Di belakang penganiayaan Rushdie, perincian ini telah menyebabkan banyak orang bertanya: Apakah Rushdie tahu The Satanic Verses akan menyebabkan serangan balik seperti itu? Mungkinkah dia menghindari kekerasan? Pertanyaan itu melenceng, paling tidak untuk resensi buku ini. Selain meninggalkan kebebasan berbicara dengan memberikan kepercayaan kepada veto para pengejek, itu mengabaikan keputusan yang dibuat Rushdie untuk mengabdikan dirinya untuk menulis jauh sebelum dia membuat The Satanic Verses.
Merenungkan bagaimana tahun-tahun awalnya dinodai oleh hubungan pribadi yang gagal, Rushdie mengutip pembukaan puisi William Butler Yeats yang penuh peringatan, “The Choice”: “Kecerdasan manusia dipaksa untuk memilih / kesempurnaan hidup atau pekerjaan.” Jalan terakhir, yaitu berkomitmen pada karya dengan mengorbankan kehidupan pribadinya, Rushdie menetapkan arah menuju apa yang ia sebut kontrak Faustian secara terbalik. “Dr.

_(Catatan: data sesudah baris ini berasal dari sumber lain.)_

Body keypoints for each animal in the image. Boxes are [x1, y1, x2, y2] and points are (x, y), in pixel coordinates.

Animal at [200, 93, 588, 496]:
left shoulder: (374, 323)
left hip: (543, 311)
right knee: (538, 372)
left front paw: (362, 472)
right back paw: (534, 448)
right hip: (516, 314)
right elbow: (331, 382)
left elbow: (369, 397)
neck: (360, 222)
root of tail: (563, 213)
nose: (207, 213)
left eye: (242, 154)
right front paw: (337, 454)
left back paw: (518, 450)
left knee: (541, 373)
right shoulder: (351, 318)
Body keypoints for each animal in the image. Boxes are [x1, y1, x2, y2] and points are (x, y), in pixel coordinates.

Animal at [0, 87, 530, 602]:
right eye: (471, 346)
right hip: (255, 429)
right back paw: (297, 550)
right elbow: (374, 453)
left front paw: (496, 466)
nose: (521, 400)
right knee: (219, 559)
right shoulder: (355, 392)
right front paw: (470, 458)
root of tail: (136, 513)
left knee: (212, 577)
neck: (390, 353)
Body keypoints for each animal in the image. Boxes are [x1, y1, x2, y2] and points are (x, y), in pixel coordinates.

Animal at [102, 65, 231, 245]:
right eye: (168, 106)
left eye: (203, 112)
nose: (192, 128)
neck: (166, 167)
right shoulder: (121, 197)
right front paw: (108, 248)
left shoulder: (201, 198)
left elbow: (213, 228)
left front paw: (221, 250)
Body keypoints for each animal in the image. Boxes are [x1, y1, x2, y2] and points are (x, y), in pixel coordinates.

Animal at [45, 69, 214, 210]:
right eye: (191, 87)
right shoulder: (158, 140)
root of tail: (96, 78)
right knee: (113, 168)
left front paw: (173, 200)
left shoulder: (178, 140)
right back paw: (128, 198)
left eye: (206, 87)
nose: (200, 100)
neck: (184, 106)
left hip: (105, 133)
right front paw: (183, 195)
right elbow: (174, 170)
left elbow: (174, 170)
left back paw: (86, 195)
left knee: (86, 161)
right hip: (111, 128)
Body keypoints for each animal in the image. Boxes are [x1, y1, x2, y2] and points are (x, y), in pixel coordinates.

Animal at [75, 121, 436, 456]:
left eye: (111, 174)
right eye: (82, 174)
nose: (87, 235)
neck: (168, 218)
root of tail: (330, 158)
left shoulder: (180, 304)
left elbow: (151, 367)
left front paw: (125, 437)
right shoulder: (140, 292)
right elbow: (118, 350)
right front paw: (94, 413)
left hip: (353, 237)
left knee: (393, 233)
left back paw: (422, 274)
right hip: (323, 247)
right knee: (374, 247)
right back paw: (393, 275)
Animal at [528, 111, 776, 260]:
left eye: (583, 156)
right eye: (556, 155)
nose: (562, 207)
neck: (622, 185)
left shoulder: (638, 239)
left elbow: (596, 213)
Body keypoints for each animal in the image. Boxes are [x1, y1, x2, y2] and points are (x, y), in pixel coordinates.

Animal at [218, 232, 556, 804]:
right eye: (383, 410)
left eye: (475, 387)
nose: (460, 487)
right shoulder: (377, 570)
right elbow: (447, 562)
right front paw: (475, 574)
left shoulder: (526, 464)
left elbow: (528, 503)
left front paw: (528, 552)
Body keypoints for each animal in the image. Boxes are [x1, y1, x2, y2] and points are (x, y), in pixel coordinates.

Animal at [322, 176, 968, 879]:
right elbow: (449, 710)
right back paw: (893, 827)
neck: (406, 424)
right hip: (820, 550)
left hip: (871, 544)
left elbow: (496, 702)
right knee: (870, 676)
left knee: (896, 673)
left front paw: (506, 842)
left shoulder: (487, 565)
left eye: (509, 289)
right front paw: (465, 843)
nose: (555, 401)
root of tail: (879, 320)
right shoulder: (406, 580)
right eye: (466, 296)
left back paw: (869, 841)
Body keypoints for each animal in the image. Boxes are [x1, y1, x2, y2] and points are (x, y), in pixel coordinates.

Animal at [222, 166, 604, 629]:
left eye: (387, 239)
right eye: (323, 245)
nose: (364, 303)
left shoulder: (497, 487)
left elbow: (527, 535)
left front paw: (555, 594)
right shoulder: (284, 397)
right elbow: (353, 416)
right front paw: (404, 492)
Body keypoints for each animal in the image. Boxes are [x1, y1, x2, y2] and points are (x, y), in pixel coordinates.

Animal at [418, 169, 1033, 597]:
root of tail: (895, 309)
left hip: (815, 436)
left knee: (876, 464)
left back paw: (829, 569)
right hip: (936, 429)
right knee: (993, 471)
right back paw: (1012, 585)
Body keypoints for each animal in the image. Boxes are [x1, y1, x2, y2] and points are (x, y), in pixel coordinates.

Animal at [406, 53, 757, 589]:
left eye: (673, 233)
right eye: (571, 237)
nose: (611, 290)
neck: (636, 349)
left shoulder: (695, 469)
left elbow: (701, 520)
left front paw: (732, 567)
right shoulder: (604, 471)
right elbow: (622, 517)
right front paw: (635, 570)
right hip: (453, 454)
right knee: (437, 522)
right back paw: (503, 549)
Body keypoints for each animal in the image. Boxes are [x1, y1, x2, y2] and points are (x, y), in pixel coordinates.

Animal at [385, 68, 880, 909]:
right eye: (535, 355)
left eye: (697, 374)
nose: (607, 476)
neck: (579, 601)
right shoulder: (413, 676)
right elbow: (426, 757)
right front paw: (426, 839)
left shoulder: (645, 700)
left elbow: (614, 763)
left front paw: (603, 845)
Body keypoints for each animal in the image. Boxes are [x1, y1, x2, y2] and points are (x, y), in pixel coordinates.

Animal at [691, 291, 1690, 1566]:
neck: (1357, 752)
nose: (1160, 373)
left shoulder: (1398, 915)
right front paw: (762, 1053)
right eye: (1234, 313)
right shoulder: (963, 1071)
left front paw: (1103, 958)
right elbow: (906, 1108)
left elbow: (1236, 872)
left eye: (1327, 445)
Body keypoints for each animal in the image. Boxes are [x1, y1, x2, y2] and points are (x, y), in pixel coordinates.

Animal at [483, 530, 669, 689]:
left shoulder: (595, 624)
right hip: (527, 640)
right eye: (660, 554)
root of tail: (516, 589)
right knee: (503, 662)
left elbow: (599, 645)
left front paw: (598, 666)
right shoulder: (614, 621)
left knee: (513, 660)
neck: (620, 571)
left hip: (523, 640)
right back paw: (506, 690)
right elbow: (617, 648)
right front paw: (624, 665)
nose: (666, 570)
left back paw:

Faustus mengorbankan keabadian dengan imbalan kekuasaan selama dua lusin tahun,” katanya dalam The Satanic Verses. “Penulis menyetujui kehancuran hidupnya, dan mendapatkan (tetapi hanya jika dia beruntung) mungkin bukan keabadian, tapi keturunan, setidaknya.”
Kata-kata ini ditulis sebelum kegaduhan Rushdie dimulai; mereka muncul lagi dalam memoar penulis itu selama dua dekade kemudian. Bahwa mereka telah menghantuinya karena tidak dapat diperdebatkan, tetapi begitu juga fakta bahwa tawar-menawarnya, karena diserang, mengarah ke dunia sastra yang lebih baik. Dan Rushdie sendiri akhirnya bisa menyebutkan apa dan siapa dia, dan mungkin apa dia seterusnya.
*
Diterjemahkan dari artikel Los Angeles Review of Books berjudul Rushdie’s Deal with the Devil. Kevin Blankinship adalah profesor bahasa Arab di Brigham Young University. Selain di bidang akademis, ia meresensi buku untuk khalayak umum, menulis komentar tentang budaya Timur Tengah, dan bekerja sebagai penerjemah lepas. Tulisannya dapat dibaca di The Atlantic, LARB, Marginalia, dan Bridges.
Lama tak bersua di blog, welcome back!